Brussels had recommended that France and Germany take measures to bring their budget deficits below the maximum EU permitted level of three percent of gross domestic product (GDP).

But Paris and Berlin persuaded enough of their colleagues to vote down these recommendations and place the procedure "in abeyance", effectively killing off the rules that underpin the euro.

The Commission argues that the Council had no right to suspend the procedure it recommended - a disciplinary procedure that could result in fines of billions of euro.

But the Council maintains that the final decision rests with member states.

What happens if...

Whichever side wins, there are serious consequences for decision-making in the EU economic sphere.

If the Commission wins and the Court decides that the member states had no right to suspend the disciplinary procedure, then it could annul the member states' declaration and the member states would have to go back to the Commission's recommendations to France and Germany that they suspended in the first place.

"We would be back to where we started", says Guillaume Durand, an expert on economic governance at the European Policy Centre in Brussels.

"But as the same people would be around the table, it is hard to see why there would be a difference".

If the procedure were to be re-started and carried through to its conclusion, Germany and France - who this year will have exceeded the limit for three consecutive years - could in theory next year face fines of up to 0.5 percent of their GDP.

If these fines were indeed dished out, Germany would face a sanction of just under 10 billion euro and France could expect a fine of just over seven billion.

In practice, though, few analysts believe the fines would ever actually be levied.

Death to the pact

However, France and Germany are not the only member states currently in breach of the rules. The Netherlands, Greece and Italy all have deficits over three percent of GDP and could face similar punishment.

If the Court decides that the member states acted within their legal rights to suspend the procedure, it effectively buries all claims from the Commission to be the supervisor of EU economic policy.

And with another huge row brewing between member states and the Commission over the EU budget for 2007-2013, it would give EU capitals the upper hand in an ongoing power struggle.

Power struggle

Some analysts believe that winning this power battle is more important than the actual implications of the result. Mr Durand says that the case is "a largely symbolic issue" and that the row is really about control.

"It's more for the Commission to show the Council that they can not just do what they want", he says.

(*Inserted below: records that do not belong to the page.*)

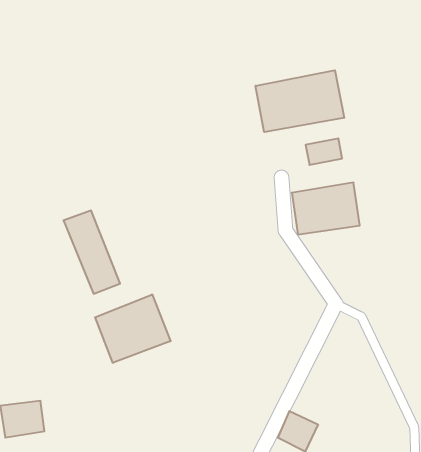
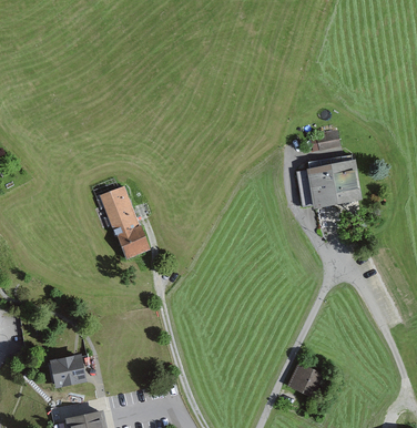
building: [256,70,344,132] -> none
building: [95,294,171,363] -> none

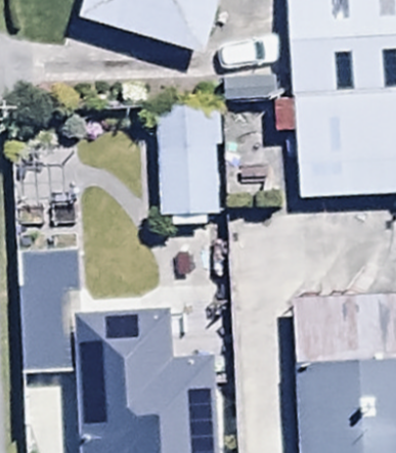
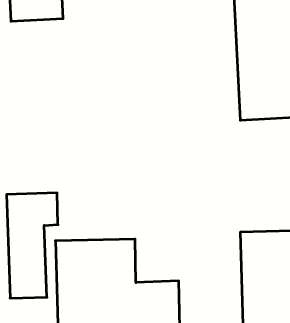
building: [157,93,216,201] -> none

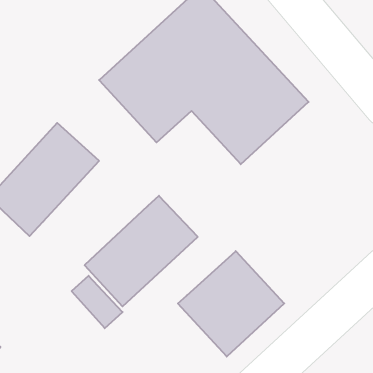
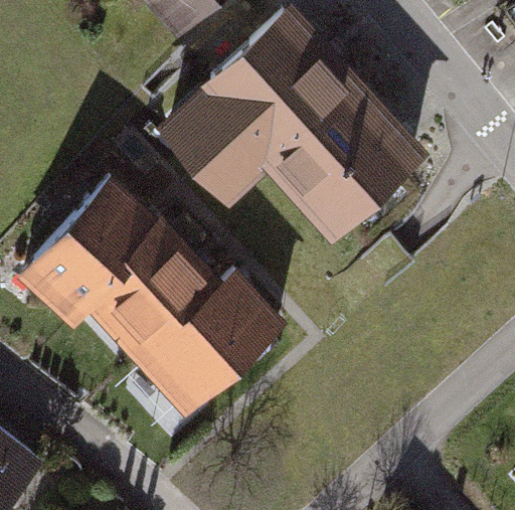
building: none -> [92,226,221,360]
building: [178,251,284,357] -> none

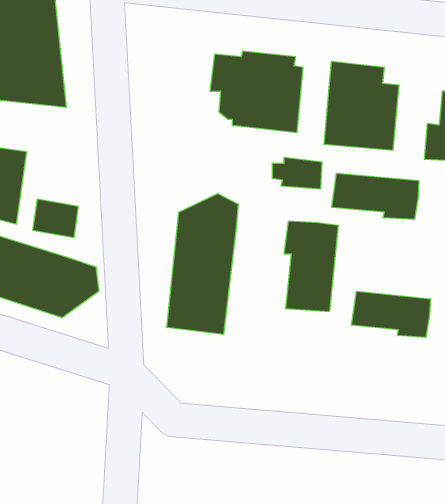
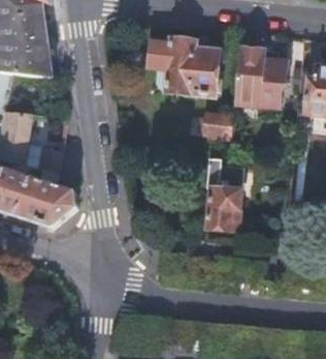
building: [332,173,419,220] -> none
building: [167,193,238,335] -> none
building: [351,291,430,338] -> none

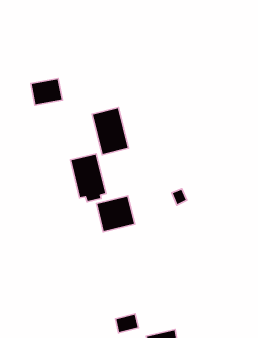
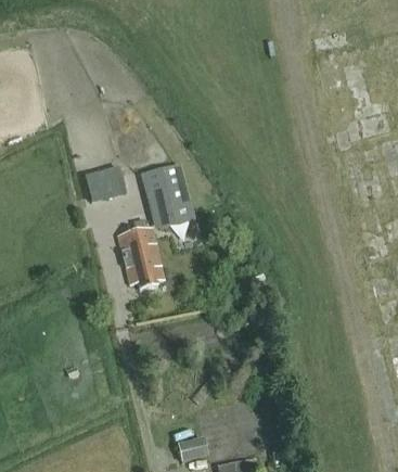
building: [31,79,62,105] -> [85,165,126,200]
building: [96,196,135,232] -> none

And Jorgen Mortensen, an expert at the Centre for European Studies argues in a recent paper that the crisis over the economic rules, "brought into the open a conflict that had been brewing ever since the creation of the EEC in 1958: the sharing of competences for macroeconomic policy-making between the national governments and the EU institutions".

Neither side involved in the case was prepared to speculate on what implications the result might have.

A spokesman for the EU Presidency said, "we will have a reaction tomorrow" and a Commission spokesman said that he would not like to comment on "hypothetical questions".